With an episode set around John and Mary's wedding, you'd fear the worst and think that tragedy would soon befall the celebration. But instead the majority of the episode is humorously based around Sherlock's best man speech, and his terror at delivering it. Lestrade says to Molly, "What's the worst that could happen?"

When Sherlock starts off his speech by attacking the principles of marriage and insulting everyone in the room you feel that might be it. But then through Sherlock's eloquent speech the episode flashbacks to previous adventures between the two that shows why the Baker Street sleuth values their friendship so highly.

Drunken Deductions

The most notorious flashback involves the drunken double act the two form on John's stag night. Last week gave us Sherlock as James Bond, and this time we see the two as Withnail and I, with Sherlock devising a morbid murder scene pub crawl in which the two get very, very drunk.

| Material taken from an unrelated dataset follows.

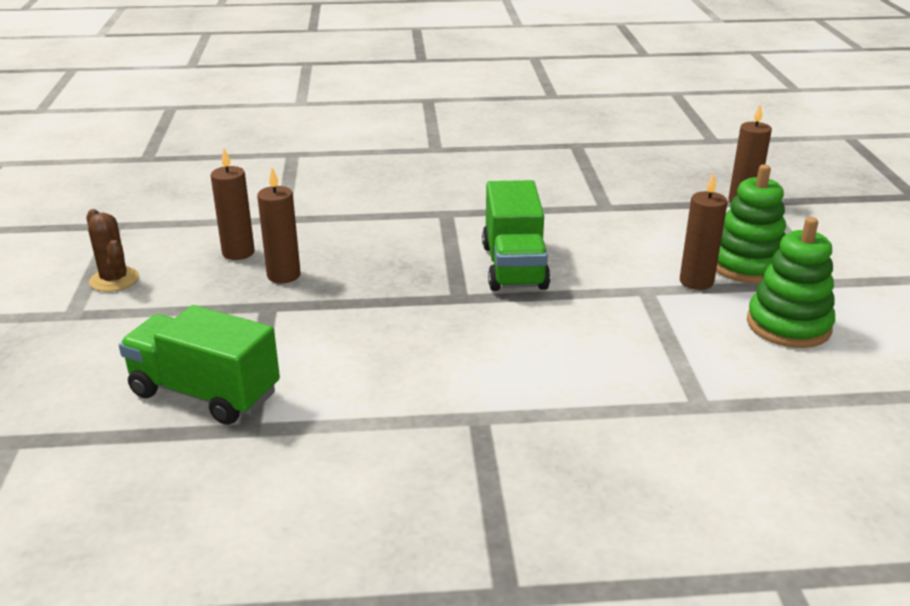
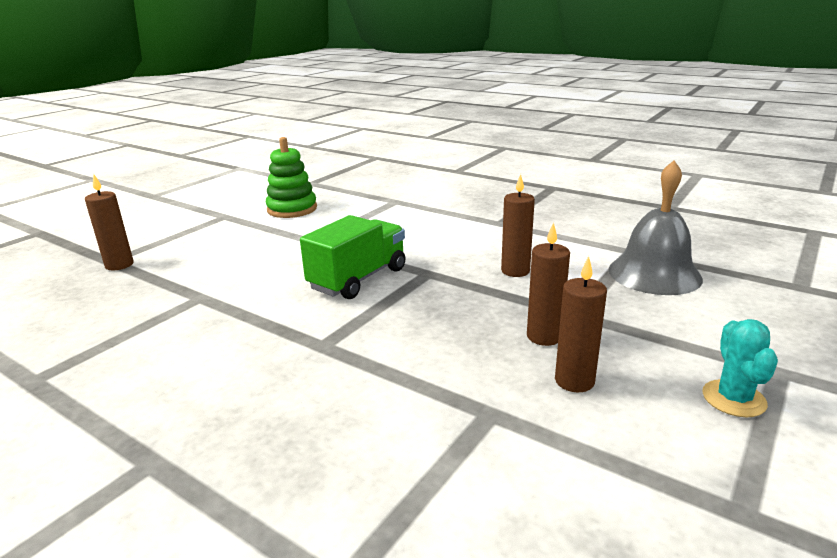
camera: 140 degrees left, 5 degrees down
brown cactus [86,209,139,292] -> turquoise cactus [702,319,778,417]
green truck [119,305,280,425] -> grey bell [608,160,703,295]
brown candle [680,172,728,290] -> brown candle moved to [501,174,535,277]
green stacking toy [716,164,786,284] -> none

There were so many treats to witness here, from seeing Sherlock start a bar brawl to the two lying inebriated on the Baker Street stairs. But the standout scene was when Sherlock and John are called out to investigate an apartment whilst still intoxicated, where Sherlock claims he is "clueing for looks", and his usual on-screen text deductions are less than incisive e.g. "Egg?? Chair?? Sleeeep."

Convaluted Mystery

With director Colm McCarthy at the helm, The Sign of Three was visually toned down from last week episode, but the two nifty inventions here were this blurred drunken sequence, and the courtroom message board in which Sherlock talks to five women online who all claim to have dated a ghost. The mystery itself, involving a murdered grenadier guard and an attempt to kill John's former commander Major Sholto, was rather convoluted, but did inject some energy into this erratic episode.

The tonal shifts did take a bit of getting used to, as the episode lurched between the high farce of the drunken stag do, to the deadly seriousness of the murder, but throughout you never knew what was going to happen next, and that is one of Sherlock's greatest strengths. Previous middle episodes The Blind Banker and The Hounds of Baskerville were more run of the mill affairs, but the meandering flashbacks here served to give us an episode more focused on character, revealing the many layers that make John and Sherlock's friendship.

The Lone Dancer

It was all paid off with a powerfully poignant finale in which it dawns on Sherlock that John is starting a new chapter in his life without him. If The Empty Hearse was all about celebrating the return of Sherlock Holmes, then this episode was about how his and Watson's relationship has irrevocably changed.

The Sign of Three turns out not to be Mary joining Sherlock and John in adventures, but her pregnancy that the great detective has deduced. How far he was taken aback when John asked him to be best man, his speech, and his violin composition all reveal the depth of feeling he has towards John. But even for someone so regularly blind to human emotion, he realises the impact his best friend starting a family will have on their relationship.

Confessing previously to loving to dance, when it comes to the reception party he finds himself with no-one one to dance with, and so, as Mrs Hudson foreshadowed earlier, he becomes the sort of person who leaves a wedding early. A bittersweet note to end Sherlock's most comedic episode, things are about to get a lot darker in the series finale, His Last Vow.